O aumento, segundo Glauco Rodrigues Carvalho, pesquisador da Embrapa Gado de Leite, comprometeu toda a cadeira leiteira no Brasil, e fez a produção cair. “Os valores esmagaram as margens de lucro nos últimos dois anos e levaram inúmeros pequenos produtores a trocarem de ramo de atuação”, afirma.
A expectativa para conter o avanço dos custos, segundo especialistas, é a safra brasileira recorde de grãos no ciclo 22/23, que deve melhorar a relação de troca entre leite, milho e soja.
Relatório da Conab (Companhia Nacional de Abastecimento) relativo ao mês de fevereiro já apontou que a relação de troca no mês melhorou para os produtores de leite – a primeira melhoria desde agosto de 2022.
No Paraná, a relação leite/milho está 56% superior em comparação ao mesmo período de 2022 e a relação leite/soja está 29,5% melhor na mesma comparação.
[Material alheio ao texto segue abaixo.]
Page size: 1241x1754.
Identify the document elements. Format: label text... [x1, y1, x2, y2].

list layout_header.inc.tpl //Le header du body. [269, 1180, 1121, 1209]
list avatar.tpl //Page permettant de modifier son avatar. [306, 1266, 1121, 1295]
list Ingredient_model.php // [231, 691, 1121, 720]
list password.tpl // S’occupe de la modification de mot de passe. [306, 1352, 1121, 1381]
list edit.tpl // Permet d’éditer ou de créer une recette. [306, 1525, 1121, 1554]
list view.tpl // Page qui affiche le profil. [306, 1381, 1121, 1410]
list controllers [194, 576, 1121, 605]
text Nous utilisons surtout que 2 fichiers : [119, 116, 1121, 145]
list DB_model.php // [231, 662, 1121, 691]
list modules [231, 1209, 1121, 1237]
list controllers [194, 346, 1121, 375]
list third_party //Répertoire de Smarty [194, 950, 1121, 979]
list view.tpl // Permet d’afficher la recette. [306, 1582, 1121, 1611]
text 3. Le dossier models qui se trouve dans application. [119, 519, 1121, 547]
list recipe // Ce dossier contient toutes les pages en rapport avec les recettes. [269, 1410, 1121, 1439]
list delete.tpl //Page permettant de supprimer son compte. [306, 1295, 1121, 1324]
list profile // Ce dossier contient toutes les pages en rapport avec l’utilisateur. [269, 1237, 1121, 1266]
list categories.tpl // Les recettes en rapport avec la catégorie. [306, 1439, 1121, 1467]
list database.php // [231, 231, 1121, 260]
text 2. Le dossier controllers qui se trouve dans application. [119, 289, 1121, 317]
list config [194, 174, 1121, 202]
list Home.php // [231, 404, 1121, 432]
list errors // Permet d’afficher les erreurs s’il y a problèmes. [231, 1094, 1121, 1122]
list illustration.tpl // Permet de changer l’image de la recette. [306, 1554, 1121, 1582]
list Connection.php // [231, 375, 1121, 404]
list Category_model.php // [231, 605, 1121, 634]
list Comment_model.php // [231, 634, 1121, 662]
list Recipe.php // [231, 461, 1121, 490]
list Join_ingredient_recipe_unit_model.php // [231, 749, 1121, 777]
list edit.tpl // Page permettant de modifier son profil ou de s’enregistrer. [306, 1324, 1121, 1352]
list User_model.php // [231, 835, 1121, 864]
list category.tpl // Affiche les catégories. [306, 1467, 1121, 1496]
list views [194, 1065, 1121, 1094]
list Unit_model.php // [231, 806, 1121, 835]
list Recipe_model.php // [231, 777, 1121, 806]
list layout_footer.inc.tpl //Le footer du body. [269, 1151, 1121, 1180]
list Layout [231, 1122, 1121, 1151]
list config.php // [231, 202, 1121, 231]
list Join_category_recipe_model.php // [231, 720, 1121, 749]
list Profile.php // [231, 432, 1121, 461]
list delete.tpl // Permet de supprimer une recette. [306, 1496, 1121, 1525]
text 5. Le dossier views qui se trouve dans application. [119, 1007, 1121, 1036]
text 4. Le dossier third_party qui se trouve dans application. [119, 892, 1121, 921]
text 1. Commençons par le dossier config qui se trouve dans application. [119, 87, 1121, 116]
Em São Paulo, a relação leite/milho estava cerca de 59% maior do que em fevereiro do ano passado.
De acordo com Mariana Grigol, analista do setor lácteo do Cepea, o Custo Operacional Efetivo (COE) da pecuária leiteira caiu 0,61% em fevereiro, considerando-se a “média Brasil” (BA, GO, MG, SC, PR e SP).
“Essa redução ocorreu principalmente devido às menores despesas com determinadas categorias de insumos – como suplementação mineral, adubos e corretivos – e operações mecanizadas”, informa.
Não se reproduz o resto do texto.